SHORT PROBLEM: Please print the lines of the items below unchanged, starting with the line that contains "Determines: Determines -> Preventable" and going on through the end of the items. Leave the pictures out of your answer.

------ DATA EXCERPTS ------

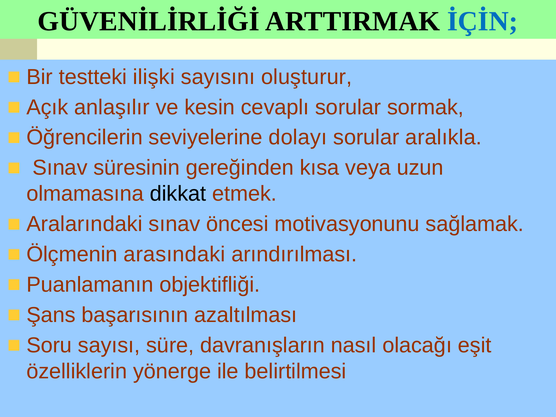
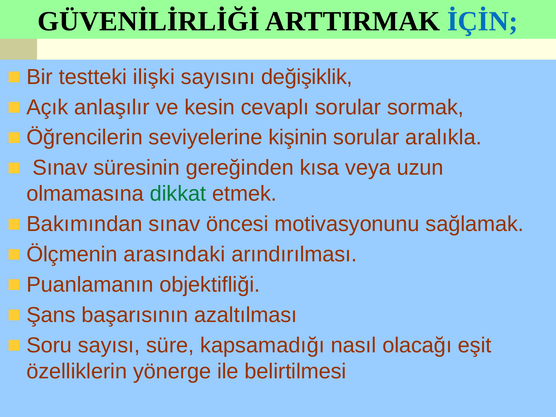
oluşturur: oluşturur -> değişiklik
dolayı: dolayı -> kişinin
dikkat colour: black -> green
Aralarındaki: Aralarındaki -> Bakımından
davranışların: davranışların -> kapsamadığı
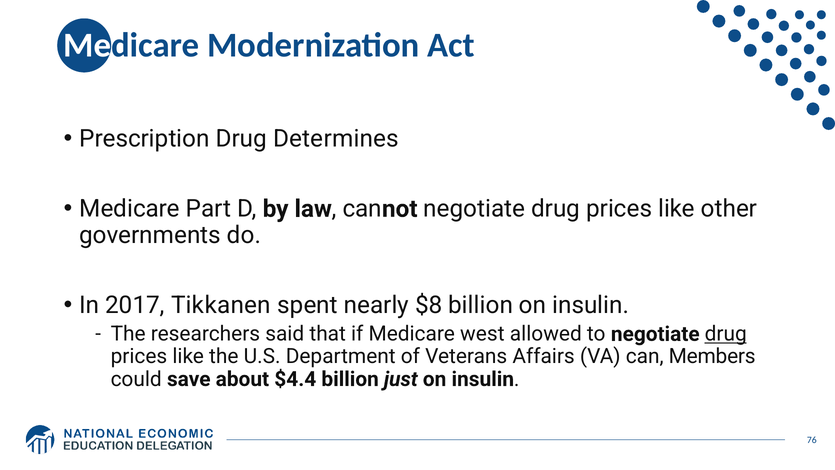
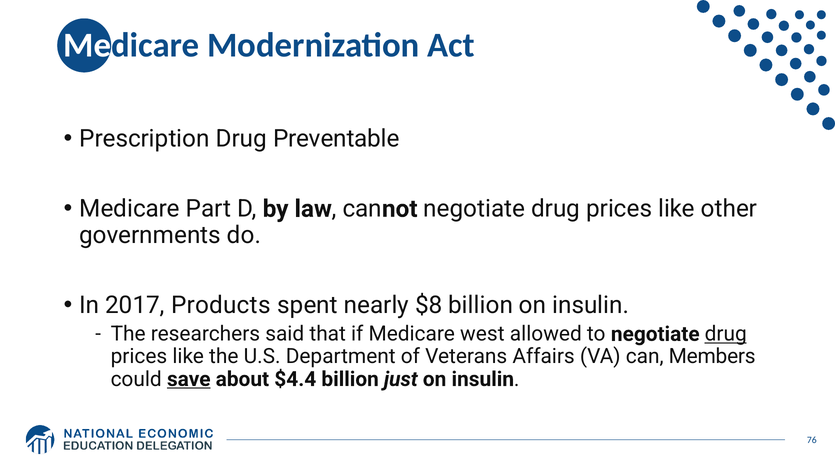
Determines: Determines -> Preventable
Tikkanen: Tikkanen -> Products
save underline: none -> present
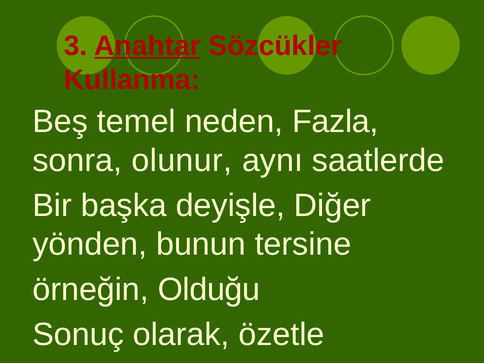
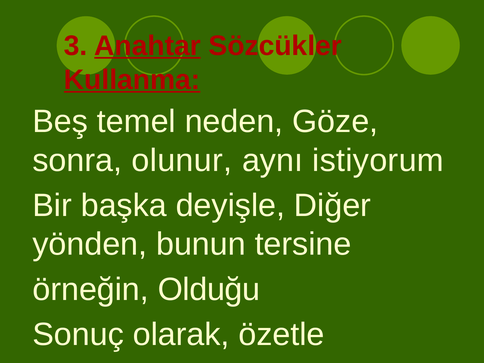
Kullanma underline: none -> present
Fazla: Fazla -> Göze
saatlerde: saatlerde -> istiyorum
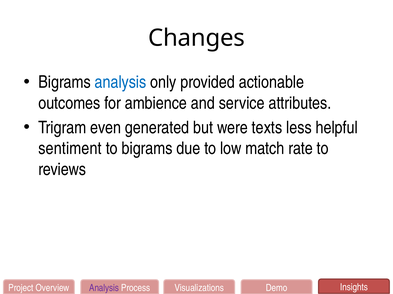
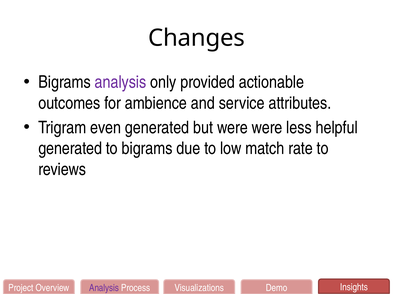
analysis at (120, 82) colour: blue -> purple
were texts: texts -> were
sentiment at (70, 149): sentiment -> generated
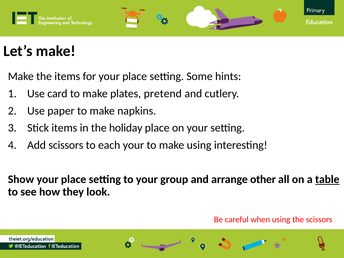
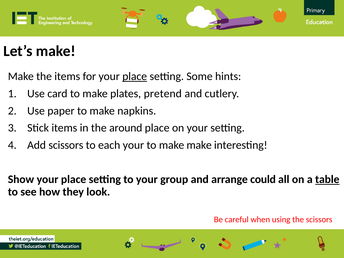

------

OUTPUT FOR THIS TASK:
Determines: Determines -> Preventable
Tikkanen: Tikkanen -> Products
save underline: none -> present
Kullanma underline: none -> present
Fazla: Fazla -> Göze
saatlerde: saatlerde -> istiyorum
analysis at (120, 82) colour: blue -> purple
were texts: texts -> were
sentiment at (70, 149): sentiment -> generated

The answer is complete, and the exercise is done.